Kandinsky describes an artistic composition as “an expression of a slowly formed inner feeling, which comes to utterance only after long maturing” and calls a complex composition, which consists of various forms, symphonic (Kandinsky, 109). In his painting, Composition V, the “crashing symphony of colliding forms” is considered a “visual equivalent of Schoenberg's emancipated dissonances" (Dabrowski, 89).

Composition V by Wassily Kandinsky, 1911, oil on canvas. University of California, San Diego. Artstor, library-artstor-org.proxy.library.ohio.edu/asset/ ARTSTOR_103_41822000863983.

I want to write a play that expresses the beauty of this dissonance and embodies the complex contradictions inherent within human beings. I want to create a flow of theatrical transformation that makes room for darkness and humor, to embrace the "Ovidian form" playwright Sarah Ruhl mentions in her100 Essays I Don't Have Time to Write: On Umbrellas and Sword Fights, Parades and Dogs, Fire Alarms, Children, and Theater. “Ovid simply flies,” she says, “and it is difficult to teach the art of flying” (32). I have no idea what will come of this exploration but I never really do when starting a play. I could approach the process of creating an original full-length play for my dissertation as my "one shot" to finally get it right ... or simply follow this inspiration and see what happens. So far writing under the stress of the need to succeed hasn't helped me create a full-length produceable play, so I'm game for this experiment.
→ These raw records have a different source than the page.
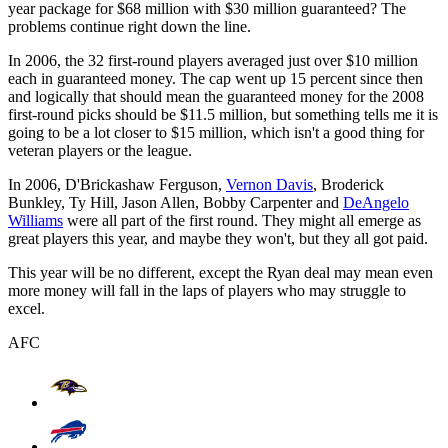
year package for $68 million with $30 million guaranteed? The
problems continue right down the line.
In 2006, the 32 first-round players averaged just over $10 million
each in guaranteed money. The cap went up 15 percent since then
and logically that should mean the guaranteed money for the 2008
first-round picks should be $11.5 million, but something tells me it is
going to be a lot closer to $15 million, which isn't a good thing for
veteran players or the league.
In 2006, D'Brickashaw Ferguson,
Vernon Davis
, Broderick
Bunkley, Ty Hill, Jason Allen, Bobby Carpenter and
DeAngelo
Williams
were all part of the first round. They might all emerge as
great players this year, and maybe they won't, but they all got paid.
This year will be no different, except the Ryan deal may mean even
more money will fall in the laps of players who may struggle to
excel.
AFC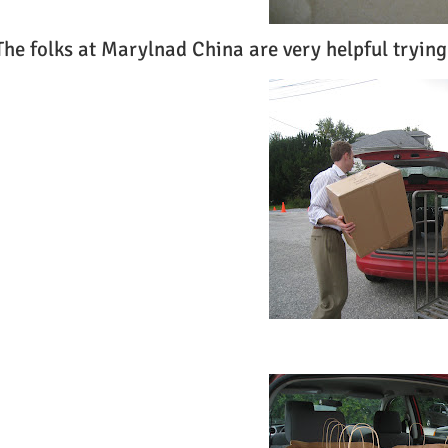
The folks at Marylnad China are very helpful trying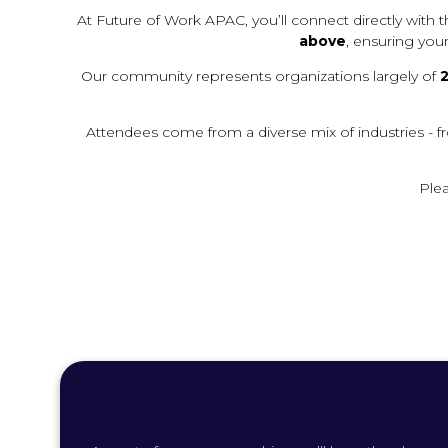
B
At Future of Work APAC, you’ll connect directly with
)
above
, ensuring you
Our community represents organizations largely of
2
Attendees come from a diverse mix of industries - fr
Plea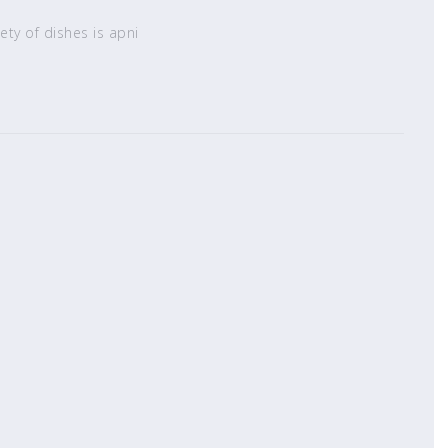
ety of dishes is apni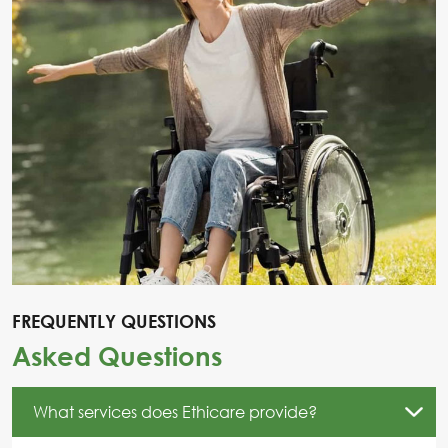
FREQUENTLY QUESTIONS
Asked Questions
What services does Ethicare provide?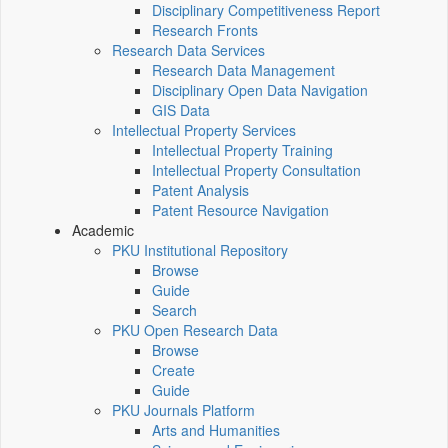
Disciplinary Competitiveness Report
Research Fronts
Research Data Services
Research Data Management
Disciplinary Open Data Navigation
GIS Data
Intellectual Property Services
Intellectual Property Training
Intellectual Property Consultation
Patent Analysis
Patent Resource Navigation
Academic
PKU Institutional Repository
Browse
Guide
Search
PKU Open Research Data
Browse
Create
Guide
PKU Journals Platform
Arts and Humanities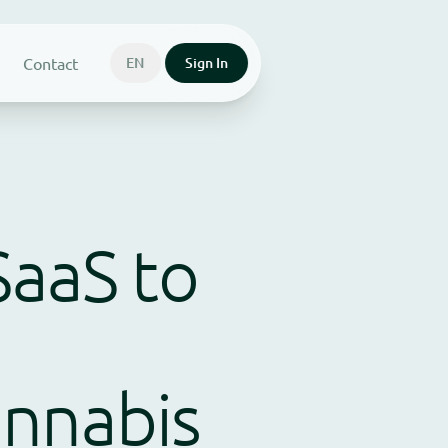
Contact
EN
Sign In
SaaS to
annabis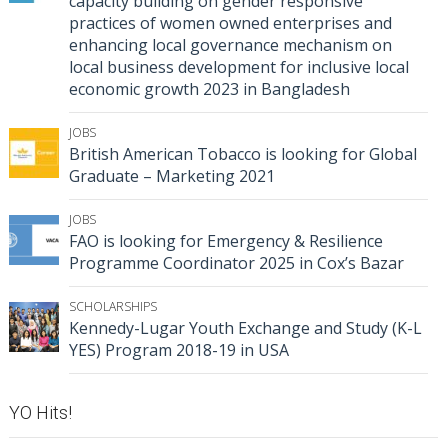
capacity building on gender responsive
practices of women owned enterprises and
enhancing local governance mechanism on
local business development for inclusive local
economic growth 2023 in Bangladesh
JOBS
British American Tobacco is looking for Global
Graduate – Marketing 2021
JOBS
FAO is looking for Emergency & Resilience
Programme Coordinator 2025 in Cox’s Bazar
SCHOLARSHIPS
Kennedy-Lugar Youth Exchange and Study (K-L
YES) Program 2018-19 in USA
YO Hits!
Who knows? Maybe my vampires will be waiting for me at the end of the path.


References:

Dabrowski, Magdalena. “Kandinsky and Schoenberg: Abstraction as a Visual Metaphor of Emancipated Dissonance.” Schoenberg, Kandinsky, and the Blue Rider, edited by Esther da Costa Meyer, Fred Wasserman, The Jewish Museum, New York, 2003.

Kandinsky, Wassily, and Michael T. H. Sadler. Concerning the Spiritual in Art. Tate, 2007.

Ruhl, Sarah. 100 Essays I Don't Have Time to Write: On Umbrellas and Sword Fights, Parades and Dogs, Fire Alarms, Children, and Theater. Farrar, Straus and Giroux, 2014.